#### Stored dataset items
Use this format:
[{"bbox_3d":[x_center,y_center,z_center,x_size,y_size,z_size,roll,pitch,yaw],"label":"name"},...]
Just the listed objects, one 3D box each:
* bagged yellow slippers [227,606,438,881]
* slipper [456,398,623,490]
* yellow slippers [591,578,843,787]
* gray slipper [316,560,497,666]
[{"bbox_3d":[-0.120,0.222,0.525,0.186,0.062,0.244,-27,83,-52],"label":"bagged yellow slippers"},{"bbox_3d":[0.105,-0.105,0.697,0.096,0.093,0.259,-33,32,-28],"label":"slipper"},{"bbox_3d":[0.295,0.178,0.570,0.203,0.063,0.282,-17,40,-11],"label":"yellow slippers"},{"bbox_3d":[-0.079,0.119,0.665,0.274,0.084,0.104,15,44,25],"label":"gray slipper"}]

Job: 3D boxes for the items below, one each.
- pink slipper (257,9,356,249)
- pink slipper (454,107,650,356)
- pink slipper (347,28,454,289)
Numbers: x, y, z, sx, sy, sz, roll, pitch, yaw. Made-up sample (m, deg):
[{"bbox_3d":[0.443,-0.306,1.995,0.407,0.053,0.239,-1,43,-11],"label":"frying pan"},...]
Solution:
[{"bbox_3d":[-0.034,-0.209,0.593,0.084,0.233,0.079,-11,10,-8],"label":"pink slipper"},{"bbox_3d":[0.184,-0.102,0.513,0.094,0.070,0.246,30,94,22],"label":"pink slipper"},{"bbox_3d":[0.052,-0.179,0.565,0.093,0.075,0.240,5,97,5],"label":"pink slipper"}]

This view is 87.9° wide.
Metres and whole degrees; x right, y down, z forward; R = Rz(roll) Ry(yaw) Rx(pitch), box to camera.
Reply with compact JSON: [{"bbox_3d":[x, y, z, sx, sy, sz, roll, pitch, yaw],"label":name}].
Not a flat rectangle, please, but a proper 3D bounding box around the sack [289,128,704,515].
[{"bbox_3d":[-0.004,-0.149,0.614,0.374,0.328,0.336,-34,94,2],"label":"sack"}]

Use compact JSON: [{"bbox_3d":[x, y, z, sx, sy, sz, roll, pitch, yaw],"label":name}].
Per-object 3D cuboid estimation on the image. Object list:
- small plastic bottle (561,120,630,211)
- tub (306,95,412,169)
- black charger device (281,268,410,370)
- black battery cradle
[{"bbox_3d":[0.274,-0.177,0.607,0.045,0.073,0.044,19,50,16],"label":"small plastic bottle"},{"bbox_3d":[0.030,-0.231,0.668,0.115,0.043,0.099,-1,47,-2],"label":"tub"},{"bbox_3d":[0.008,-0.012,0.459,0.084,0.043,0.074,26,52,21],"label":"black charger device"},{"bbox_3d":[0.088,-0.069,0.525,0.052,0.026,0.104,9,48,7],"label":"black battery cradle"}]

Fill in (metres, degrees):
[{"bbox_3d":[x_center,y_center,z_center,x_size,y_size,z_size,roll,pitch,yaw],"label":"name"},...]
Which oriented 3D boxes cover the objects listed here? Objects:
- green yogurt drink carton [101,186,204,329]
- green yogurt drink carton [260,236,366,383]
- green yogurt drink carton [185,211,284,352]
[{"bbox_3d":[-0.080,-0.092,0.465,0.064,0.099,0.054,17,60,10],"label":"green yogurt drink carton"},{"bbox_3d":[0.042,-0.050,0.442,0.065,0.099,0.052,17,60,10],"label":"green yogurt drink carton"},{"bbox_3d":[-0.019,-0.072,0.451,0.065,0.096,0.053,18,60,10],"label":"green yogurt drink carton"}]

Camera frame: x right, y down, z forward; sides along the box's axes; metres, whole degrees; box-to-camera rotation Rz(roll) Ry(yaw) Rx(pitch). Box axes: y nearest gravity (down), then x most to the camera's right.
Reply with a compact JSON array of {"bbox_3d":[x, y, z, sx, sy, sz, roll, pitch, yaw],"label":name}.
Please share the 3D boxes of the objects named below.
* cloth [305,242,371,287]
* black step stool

#### THE PROBLEM
Every record, word for word, must be returned.

#### FINISHED TASK
Use this format:
[{"bbox_3d":[x_center,y_center,z_center,x_size,y_size,z_size,roll,pitch,yaw],"label":"name"},...]
Just the listed objects, one 3D box each:
* bagged yellow slippers [227,606,438,881]
* slipper [456,398,623,490]
* yellow slippers [591,578,843,787]
* gray slipper [316,560,497,666]
[{"bbox_3d":[-0.120,0.222,0.525,0.186,0.062,0.244,-27,83,-52],"label":"bagged yellow slippers"},{"bbox_3d":[0.105,-0.105,0.697,0.096,0.093,0.259,-33,32,-28],"label":"slipper"},{"bbox_3d":[0.295,0.178,0.570,0.203,0.063,0.282,-17,40,-11],"label":"yellow slippers"},{"bbox_3d":[-0.079,0.119,0.665,0.274,0.084,0.104,15,44,25],"label":"gray slipper"}]

Job: 3D boxes for the items below, one each.
- pink slipper (257,9,356,249)
- pink slipper (454,107,650,356)
- pink slipper (347,28,454,289)
Numbers: x, y, z, sx, sy, sz, roll, pitch, yaw. Made-up sample (m, deg):
[{"bbox_3d":[0.443,-0.306,1.995,0.407,0.053,0.239,-1,43,-11],"label":"frying pan"},...]
Solution:
[{"bbox_3d":[-0.034,-0.209,0.593,0.084,0.233,0.079,-11,10,-8],"label":"pink slipper"},{"bbox_3d":[0.184,-0.102,0.513,0.094,0.070,0.246,30,94,22],"label":"pink slipper"},{"bbox_3d":[0.052,-0.179,0.565,0.093,0.075,0.240,5,97,5],"label":"pink slipper"}]

This view is 87.9° wide.
Metres and whole degrees; x right, y down, z forward; R = Rz(roll) Ry(yaw) Rx(pitch), box to camera.
Reply with compact JSON: [{"bbox_3d":[x, y, z, sx, sy, sz, roll, pitch, yaw],"label":name}].
Not a flat rectangle, please, but a proper 3D bounding box around the sack [289,128,704,515].
[{"bbox_3d":[-0.004,-0.149,0.614,0.374,0.328,0.336,-34,94,2],"label":"sack"}]

Use compact JSON: [{"bbox_3d":[x, y, z, sx, sy, sz, roll, pitch, yaw],"label":name}].
Per-object 3D cuboid estimation on the image. Object list:
- small plastic bottle (561,120,630,211)
- tub (306,95,412,169)
- black charger device (281,268,410,370)
- black battery cradle
[{"bbox_3d":[0.274,-0.177,0.607,0.045,0.073,0.044,19,50,16],"label":"small plastic bottle"},{"bbox_3d":[0.030,-0.231,0.668,0.115,0.043,0.099,-1,47,-2],"label":"tub"},{"bbox_3d":[0.008,-0.012,0.459,0.084,0.043,0.074,26,52,21],"label":"black charger device"},{"bbox_3d":[0.088,-0.069,0.525,0.052,0.026,0.104,9,48,7],"label":"black battery cradle"}]

Fill in (metres, degrees):
[{"bbox_3d":[x_center,y_center,z_center,x_size,y_size,z_size,roll,pitch,yaw],"label":"name"},...]
Which oriented 3D boxes cover the objects listed here? Objects:
- green yogurt drink carton [101,186,204,329]
- green yogurt drink carton [260,236,366,383]
- green yogurt drink carton [185,211,284,352]
[{"bbox_3d":[-0.080,-0.092,0.465,0.064,0.099,0.054,17,60,10],"label":"green yogurt drink carton"},{"bbox_3d":[0.042,-0.050,0.442,0.065,0.099,0.052,17,60,10],"label":"green yogurt drink carton"},{"bbox_3d":[-0.019,-0.072,0.451,0.065,0.096,0.053,18,60,10],"label":"green yogurt drink carton"}]

Camera frame: x right, y down, z forward; sides along the box's axes; metres, whole degrees; box-to-camera rotation Rz(roll) Ry(yaw) Rx(pitch). Box axes: y nearest gravity (down), then x most to the camera's right.
Reply with a compact JSON array of {"bbox_3d":[x, y, z, sx, sy, sz, roll, pitch, yaw],"label":name}.
Please share the 3D boxes of the objects named below.
* cloth [305,242,371,287]
* black step stool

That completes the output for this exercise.